Uma equipe do JN veio aqui em casa e expliquei que, por ser um turboélice, o ATR voava numa altitude correspondente à maior parte das nuvens de tempestade, nas quais há gelo e formação de granizo.

Se voasse mais alto, como os aviões a jato, estaria acima dessa camada crítica. Caso fosse uma aeronave a pistão, voaria abaixo da tempestade. Isso não é uma regra inflexível, mas é o que normalmente acontece.

Se assistirmos documentários da Segunda Grande Guerra, podemos perceber diversos bombardeiros caindo em parafuso chato, por terem sofrido grave perda estrutural (ruptura de uma asa, leme de direção ou profundor) causada por fogo inimigo, hipóteses nas quais eles deixam de ser aviões e caem rodopiando como o ATR da Voepass.

Só que, nessas aeronaves de guerra, os pilotos, bombardeiros e metralhadores estão próximos a uma porta ou janela de fuga e pulam de paraquedas.

Quando, no final da década de 1960, eu era aluno do aeroclube do Carlos Prates, em Belo Horizonte, meus colegas faziam brincadeiras macabras sobre parafusos chatos.

Não vá entrar em parafuso chato!” dizia um. 
Quebre o pescoço num parafuso chato!”, augurava outro.

Eu detestava fazer parafusos, mas era manobra obrigatória para se tirar o brevê de piloto privado. Na minha primeira aula de pilotagem, o instrutor, Carvalho, já comandou um parafuso para meu profundo terror.

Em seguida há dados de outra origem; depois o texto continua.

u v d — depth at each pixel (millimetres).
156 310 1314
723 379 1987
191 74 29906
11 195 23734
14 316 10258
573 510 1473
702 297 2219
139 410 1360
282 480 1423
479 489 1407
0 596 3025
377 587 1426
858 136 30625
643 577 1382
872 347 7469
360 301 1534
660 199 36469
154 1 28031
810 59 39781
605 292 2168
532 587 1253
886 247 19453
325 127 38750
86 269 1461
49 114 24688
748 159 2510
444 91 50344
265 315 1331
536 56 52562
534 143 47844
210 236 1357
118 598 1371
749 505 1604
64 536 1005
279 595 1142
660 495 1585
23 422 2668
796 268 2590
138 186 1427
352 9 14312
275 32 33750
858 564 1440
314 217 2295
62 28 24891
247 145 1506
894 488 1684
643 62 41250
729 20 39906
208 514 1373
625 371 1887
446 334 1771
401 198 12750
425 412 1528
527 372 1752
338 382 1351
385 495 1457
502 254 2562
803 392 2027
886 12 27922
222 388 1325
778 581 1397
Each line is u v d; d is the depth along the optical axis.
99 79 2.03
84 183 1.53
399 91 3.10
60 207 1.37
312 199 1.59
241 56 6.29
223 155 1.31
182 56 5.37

Certa ocasião, outro instrutor, Albinatti, estando todos os alunos reunidos no pátio de manobras, me vendo cartear vantagens, ordenou:

Ivan, pegue o RVI (um Cap 4, monomotor de tecido endurecido com dope, laca plastificante, de dois lugares apelidado de Paulistinha), suba a três mil pés (aprox. mil metros) e comande um parafuso bem em cima da gente.”

Em outra ocasião, eu estava treinando curvas de grande inclinação, manobra na qual os comandos se invertem (os pedais passam a fazer o avião subir ou descer e o manche – joystick – a girar o nariz para a direita ou esquerda), sobre o aeródromo de Lagoa Santa, MG, quando o avião entrou em parafuso acidental.

A manobra já ia se transformando em parafuso chato, quando meu ex-cunhado, Eduardo Bouchardet, já falecido, mais experiente do que eu, gritou: 

“Larga, larga tudo!”, e corrigiu a manobra.

Como as duas caixas-pretas do avião da Voepass (CVR – cockpit voice recorder e FDR – flight data recorder) foram recuperadas, as causas dessa tragédia em Vinhedo serão esclarecidas nos mínimos detalhes.